Pusat Gempa di Darat, Kedalaman 5 Km
Menurut Direktur Gempabumi dan Tsunami BMKG, Daryono, gempa tektonik tersebut terjadi pada pukul 05.13 WIB. Episenter gempa berlokasi di darat, sekitar 14 kilometer arah timur Kota Bandung, dengan koordinat 6.88 Lintang Selatan dan 107.79 Bujur Timur.
“Dengan memperhatikan lokasi episenter dan kedalaman hiposenternya, gempa bumi yang terjadi merupakan jenis gempabumi dangkal akibat aktivitas sesar aktif,” ujar Daryono dalam keterangannya.
Kedalaman gempa tercatat hanya 5 kilometer di bawah permukaan bumi.
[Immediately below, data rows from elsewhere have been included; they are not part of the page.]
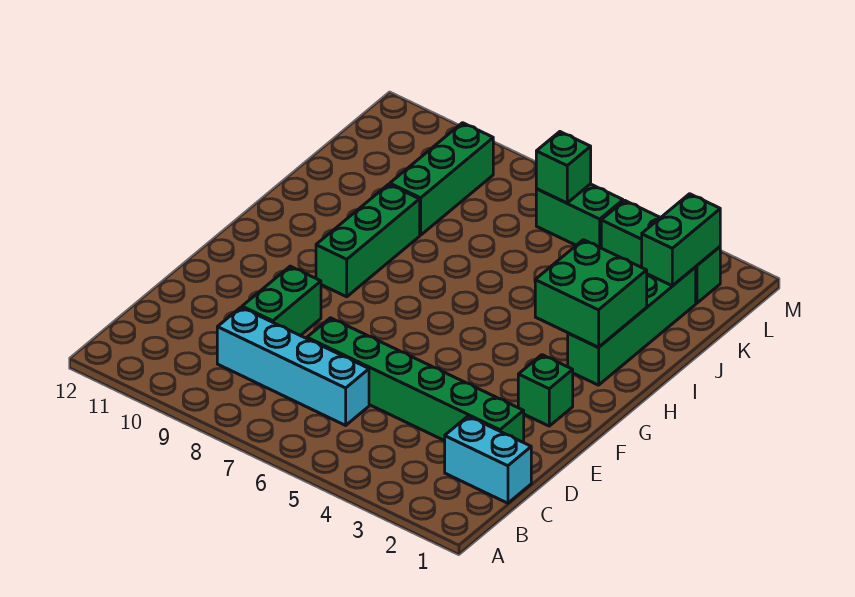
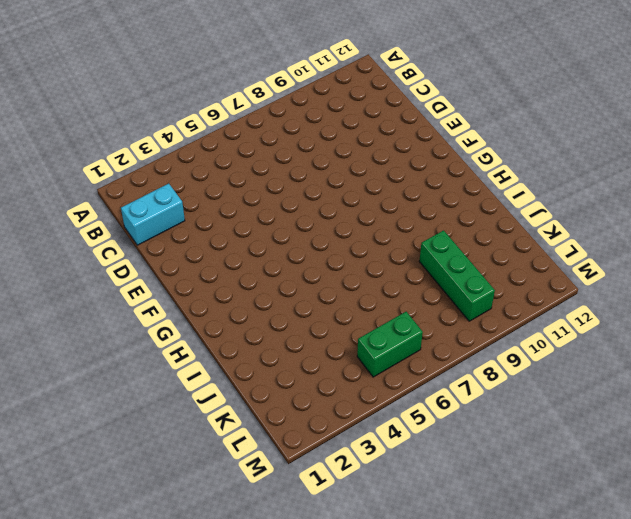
none -> cyan brick C6:C9 level 1
none -> green brick D2:D7 level 1
none -> green brick D9:E9 level 1

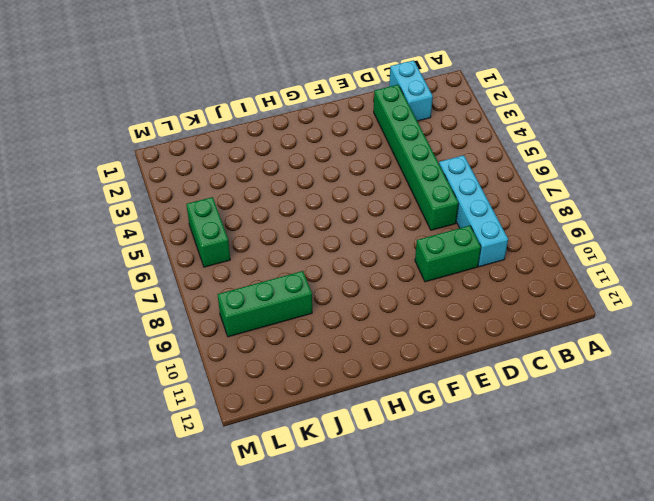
none -> green brick F2 level 1
none -> green brick G9:I9 level 1
none -> green brick H2:K2 level 1

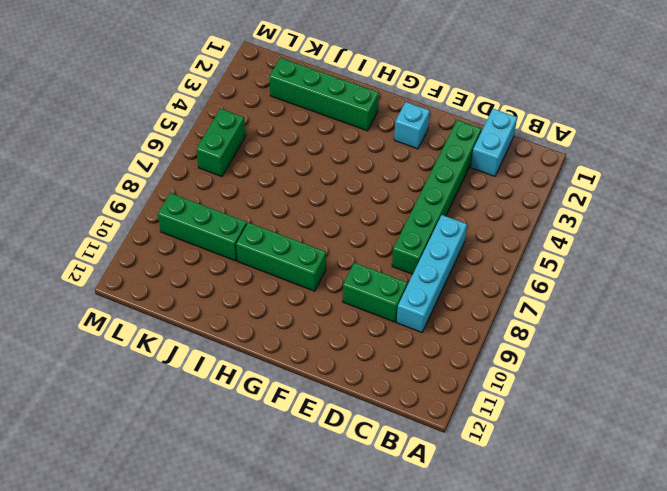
cyan brick F2 level 1 -> green brick F2 level 1
none -> green brick L2:L4 level 1
none -> green brick H2:I3 level 2
none -> green brick K2:L2 level 2

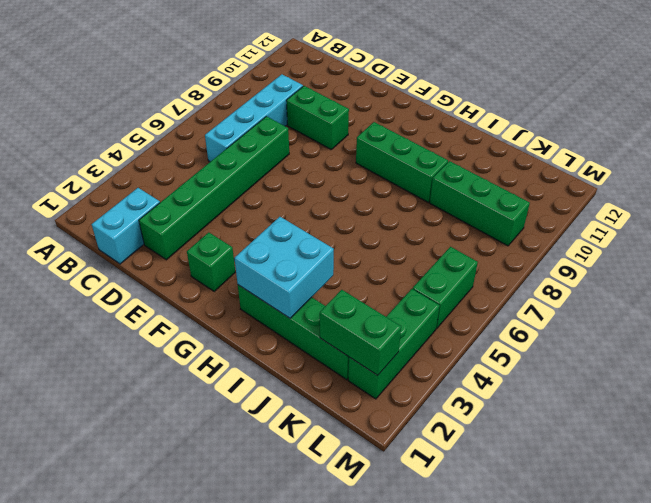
cyan brick H2:I3 level 2 -> green brick H2:I3 level 2
none -> green brick L6 level 2

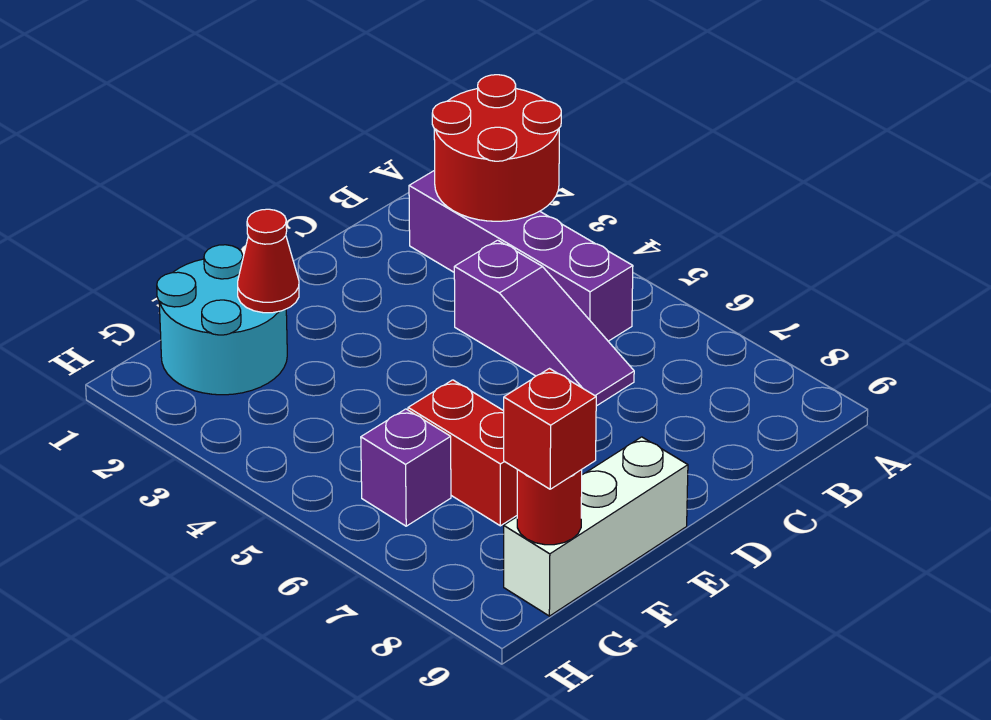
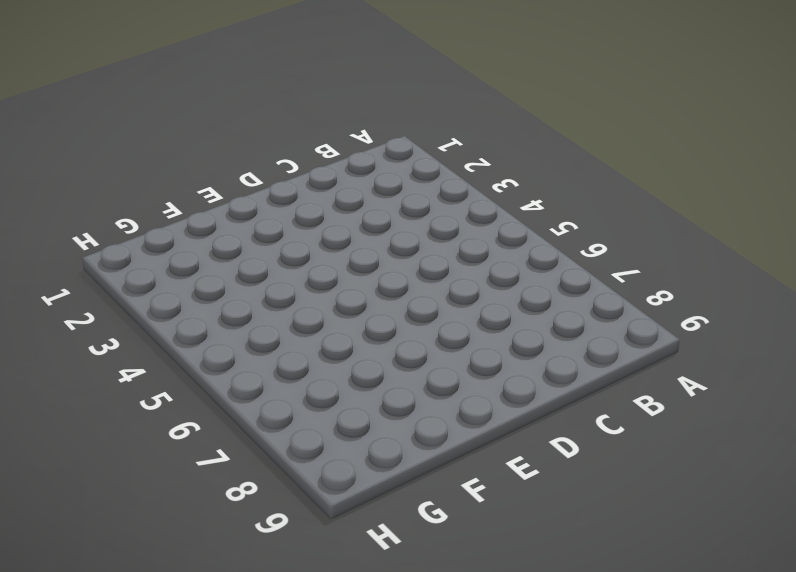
none -> purple brick B2:B5 level 1
none -> purple slope C4:C6 level 1 top 4

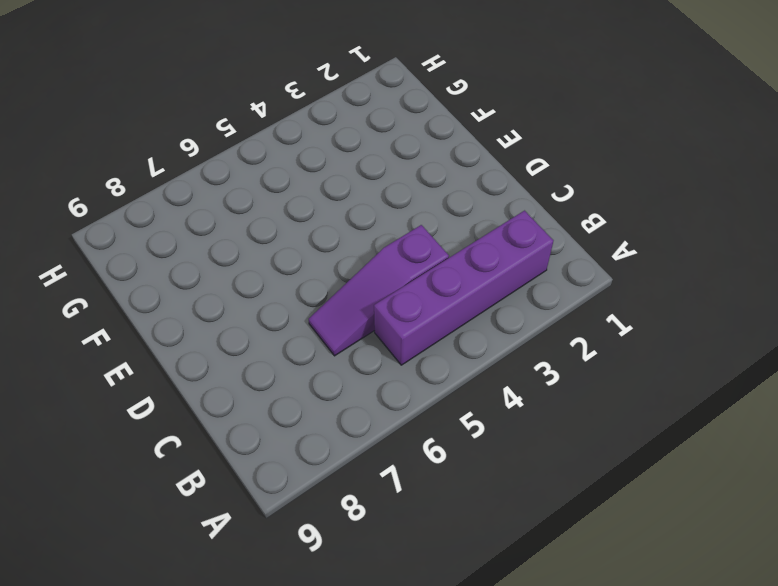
none -> white brick E9:G9 level 1
none -> cyan round brick F1:G2 level 1

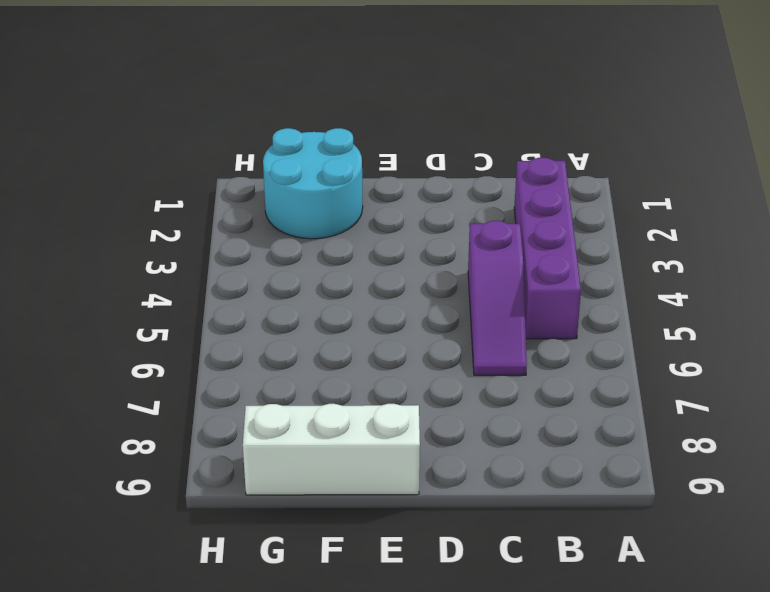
none -> red brick F6:F7 level 1
none -> purple brick G6 level 1

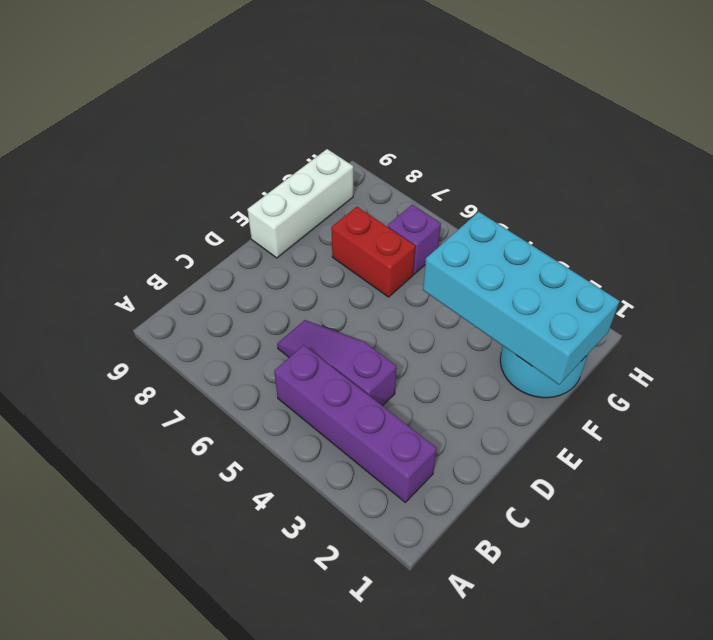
cyan brick F1:G4 level 2 -> red cone F2 level 2
none -> red round brick A2:B3 level 2
none -> red round brick G9 level 2

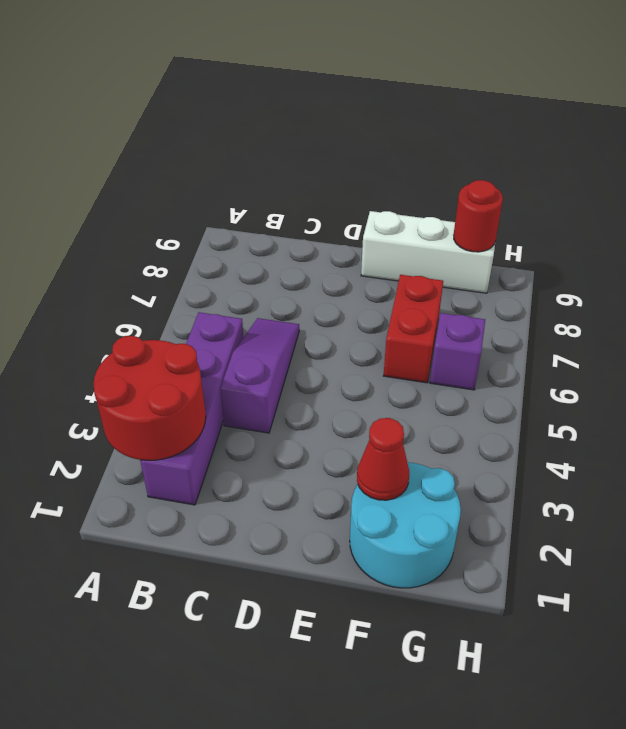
none -> red brick G9 level 3

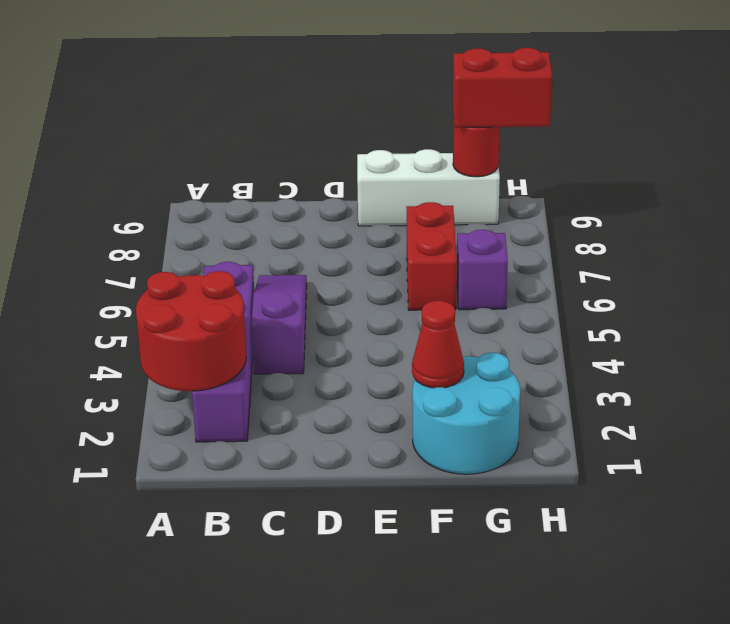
red brick G9:H9 level 3 -> red brick G9 level 3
BMKG menginformasikan bahwa gempa ini memiliki magnitudo yang telah diperbarui menjadi 2,7.
Getaran Dirasakan di Sejumlah Wilayah
Getaran gempa dirasakan di beberapa wilayah sekitar Kota Bandung, termasuk Sukasari, Tanjungsari, Cileunyi, Cilengkrang, dan Cimeyan. Intensitas getaran dilaporkan berada pada skala II-III MMI, yang berarti getaran dirasakan oleh beberapa orang dan benda-benda ringan yang digantung mulai bergoyang.
Hingga berita ini diturunkan, belum ada laporan mengenai kerusakan bangunan akibat gempa tersebut. BMKG juga mencatat bahwa hingga pukul 05.46 WIB, belum terdeteksi adanya aktivitas gempa susulan.